--- Exercise passage ---

A nearby site, almost within view of their existing village, has been earmarked for the move. But despite the anxiety of staying in place, moving has also caused division.
“Our original foundation is very sentimental and special to us. This is where our ancestors lived. It is not an easy thing for me to see the young people agree to this relocation,” said Ms Silina Tinai, a village elder.
“I am worried about the future generation of Cogea. There will be change here. Not only today but every day and every year ahead. For me, it pains me that we are about to leave this village,” she said.
This sentiment is common across the country. Deep cultural roots bond people to the land of their ancestors.
But for Mr Senicevuga, the community will never find peace of mind until they move to higher ground. The realities of climate change demand it, irrespective of the powerful ties to the past. For now, they are stuck in limbo waiting for funds to fully construct their new homes.
A moving date remains unclear.
“In my opinion, at least for my family, what they experienced during Cyclone Yasa will never be erased from their memory. The only better days for the future generation will be at the new site,” he said.
DOMESTIC REFUGEES
Critics of the relocation guidelines as they currently exist say culture is an overlooked factor behind official decision making.
The SOP strives to ensure that community social and cultural structures “are not dismantled as these bind the community together and is their social safety net in times of hardship”.
That means, for example, ensuring that communal spaces are maintained and the hierarchical order that exists within traditional villages is respected.
But there is conflict between indigenous knowledge and sensitivity and government bureaucracy trying to manage the practicalities of urgent and expensive projects, according to Mr Simione Sevudredre, the founder of Sau-Vaka Cultural Consultancy.
“For stakeholders, for governments, who are engaged in relocating communities due to climate change, it is very easy to overlook the spiritual intangible dimensions, because these are the invisible threads that anchor and bind our community to a place,” he said.
“Our indigenous spirituality is very old. It's tied and pegged to the land. And relocation is not an easy thing to do overnight. Because the ways of living, values and ethics have been derived from nature, from the environment, and from us, as humans, as custodians.”
These values can manifest physically in everyday life, through the worship of ancestors’ graves, in social hierarchies and respect to elders, or in the inherent knowledge about where and how to grow or find food.
Mr Isoa Talemaibua, the permanent secretary for Fiji’s Ministry of Rural and Maritime Development, the office charged with overseeing the SOP, said the relocation task force has been focused on a consultative approach and “getting people to buy in”.
“Through the consultations, there are people who say no. We've been finding it difficult for some,” he said.
“It's a painful process - people leaving behind what they've been attached to for years, or generations and generations. And most of them cry over their land. It's a form of attachment that really touches their mind, soul and body. So, it's a painful jump for all of us.
“But we need to convince them for the betterment of everyone. Climate change is real. It has affected few in the past but now it seems to affect the whole of Fiji, due to sea level rise and other associated issues.”
He said the department hopes to improve on its ability to handle delicate matters going forward. “We are just getting into it. There may be teething problems,” he said. Finding the necessary finances to streamline the guidelines and make them as effective as possible is still a challenge.
A trust fund with an annual allocation of US$5 million used to pay for the relocations has been established and supported by both the New Zealand and German governments but far more will be needed.
The cost of moving one village alone - in the example of Nabavatu in 2021 - was US$2.5 million.

---

* [Activity list]:
• a. In the Fiji relocation excerpt, how much did it cost to move the village of Nabavatu in 2021?
• b. Name every individual person identified by name in the Fiji relocation excerpt.
The data that follow have no connection to the Fiji relocation excerpt.

--- Exercise data ---

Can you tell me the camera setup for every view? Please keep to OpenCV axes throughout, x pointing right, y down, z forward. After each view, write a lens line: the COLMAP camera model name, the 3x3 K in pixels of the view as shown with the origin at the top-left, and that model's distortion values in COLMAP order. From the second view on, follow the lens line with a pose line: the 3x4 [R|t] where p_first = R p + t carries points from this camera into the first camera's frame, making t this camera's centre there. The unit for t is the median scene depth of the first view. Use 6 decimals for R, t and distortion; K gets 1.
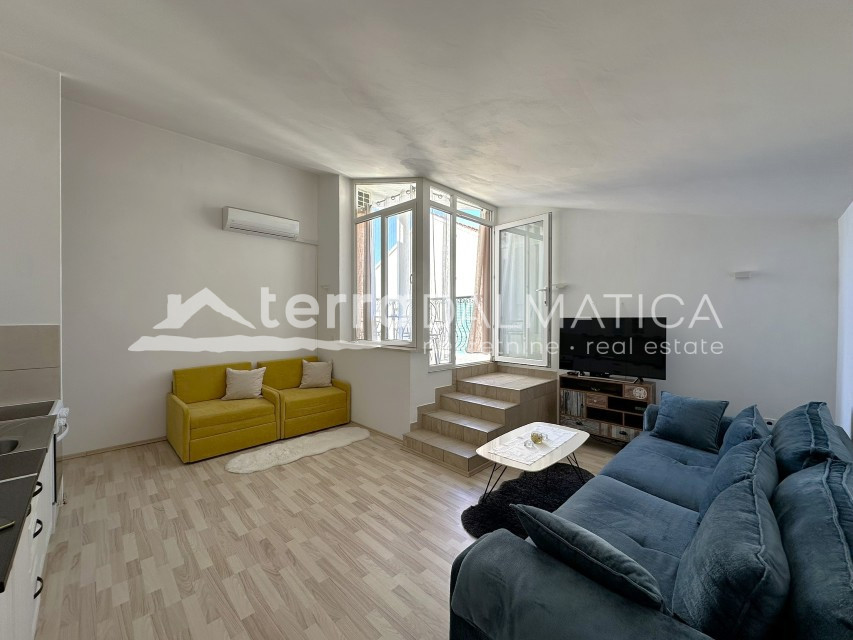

---

* [Response list]:
• a. US$2.5 million.

• b. Ms Silina Tinai, Mr Senicevuga, Mr Simione Sevudredre, Mr Isoa Talemaibua